As the dust around the GDPR is starting to settle, I am now sufficiently comfortable to write a piece about privacy again. Before you stop reading, worry not; I won’t take a legal perspective in this article. I will adopt a common-sense approach instead.
Working with HR Analytics and, more specifically, compensation and benefit analytics, involves the use of employee and salary data. But is the raw use of compensation & benefit data considered ‘safe’ in terms of employee privacy?
Often, to conduct an analytics project, an existing source file is used. It can be an existing dataset or a standard extraction from the salary system. Excluding unnecessary data from this dataset, such as the social security numbers or the bank account numbers of the employees, is easily done. However, things become more complicated when date of birth come into play.
This data is often very relevant when making all kinds of age analyses and is therefore almost never excluded. But, there is also a danger of privacy when working with this type of data, especially when combined with other data.
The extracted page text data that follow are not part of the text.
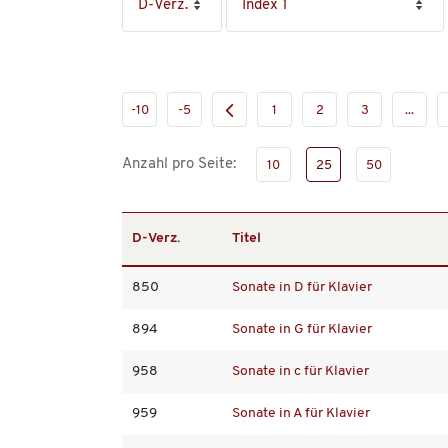
-10
-5
1
2
3
...
Anzahl pro Seite:
10
25
50
D-Verz.
Titel
850
Sonate in D für Klavier
894
Sonate in G für Klavier
958
Sonate in c für Klavier
959
Sonate in A für Klavier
Put simply, there are around 36,500 unique combinations possible with a date of birth (365 days x 100 years). If you add another set of standard data, such as sex (male / female), there will be 73,000 unique combinations. The more unique combinations there are, the faster you can ‘find’ someone and isolate them in the data. Especially if the population is small.
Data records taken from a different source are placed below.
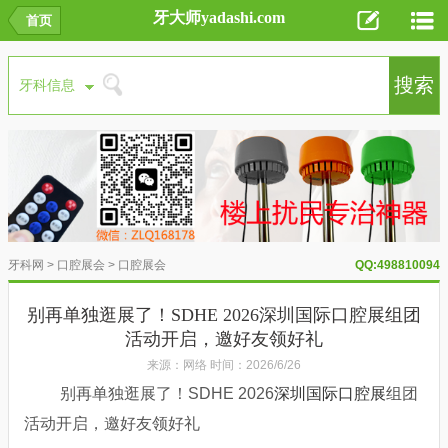
牙大师yadashi.com
首页
牙科网
>
口腔展会
>
口腔展会
QQ:498810094
别再单独逛展了！SDHE 2026深圳国际口腔展组团
活动开启，邀好友领好礼
来源：网络 时间：2026/6/26
别再单独逛展了！SDHE 2026
深圳国际口腔展
组团
活动开启，邀好友领好礼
With an ‘anonymous’ sample of 8,000 people
there is already a real privacy danger
A good example of such a case can be found in this study. Here, data is combined and released on different populations to see how unique they become. The researchers used three data types:
- Birth date
- Gender data
- ZIP code
With this information, 87.1% of employees were unique (and thus identifiable). When ZIP code was replaced by ‘city’, 58.4% of people were unique.
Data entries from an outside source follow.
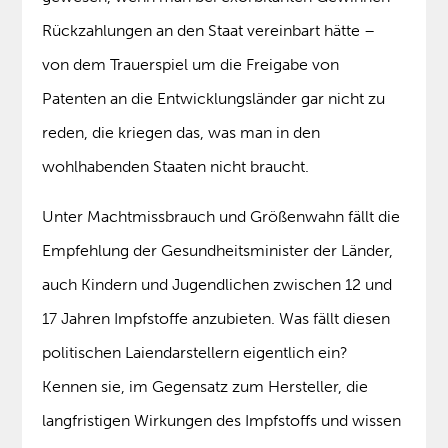
Rückzahlungen an den Staat vereinbart hätte –
von dem Trauerspiel um die Freigabe von
Patenten an die Entwicklungsländer gar nicht zu
reden, die kriegen das, was man in den
wohlhabenden Staaten nicht braucht.
Unter Machtmissbrauch und Größenwahn fällt die
Empfehlung der Gesundheitsminister der Länder,
auch Kindern und Jugendlichen zwischen 12 und
17 Jahren Impfstoffe anzubieten. Was fällt diesen
politischen Laiendarstellern eigentlich ein?
Kennen sie, im Gegensatz zum Hersteller, die
langfristigen Wirkungen des Impfstoffs und wissen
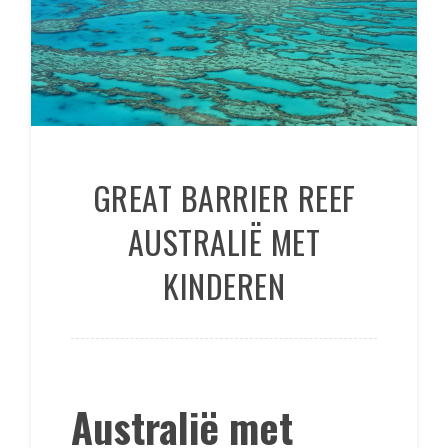
GREAT BARRIER REEF
AUSTRALIË MET
KINDEREN
Australië met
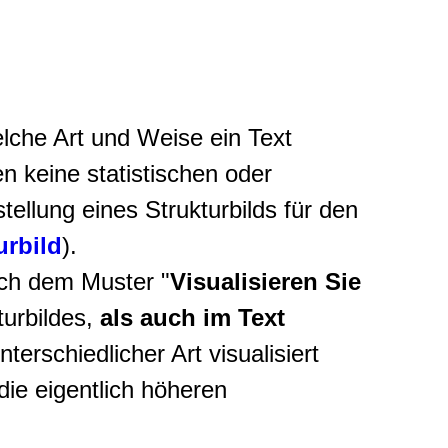
elche Art und Weise ein Text
en keine statistischen oder
tellung eines Strukturbilds für den
urbild
).
ach dem Muster "
Visualisieren Sie
turbildes,
als auch im Text
unterschiedlicher Art visualisiert
die eigentlich höheren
This shows that it’s quite easy to find unique people at the ZIP code level. Fun fact: there are about 8,000 people per postcode in the US. Just consider what is happening within a medium-sized company, where people usually live within a 30-mile range.
This means that if you use these variables in a company of a few thousand people, it is relatively easy to recognize an individual in the data.
This is not desirable from a privacy perspective. So, are dates of birth really necessary for all analyses?
You can already do a lot of HR Analytics and Reward Analytics without the entire date of birth, but with only the month or year of birth. The month of birth is sufficient, for example, to calculate the exact outflow of retirees. In fact, just the year of birth variable is enough to determine the age of a person (give or take a few months).
The aforementioned study shows how the use of year and month of birth only, already leads to a lower uniqueness of 37.1% at ZIP code level.
If you choose to only use year of birth, this number gets reduced to 0.04%!
Note that within a company, these numbers will be slightly different as most people will be between 20 and 70 (working age) and employee ZIP codes are clustered around the company. But even then, you will still reduce the privacy risk considerably, by using just year and month of birth.
To conclude, when you use dates of birth in your data, you put people’s privacy in danger. However, through a clever use of data and by looking at what you really need, you can easily use data that is less privacy-sensitive. This can be done while retaining highly granular data to do fantastic analyses!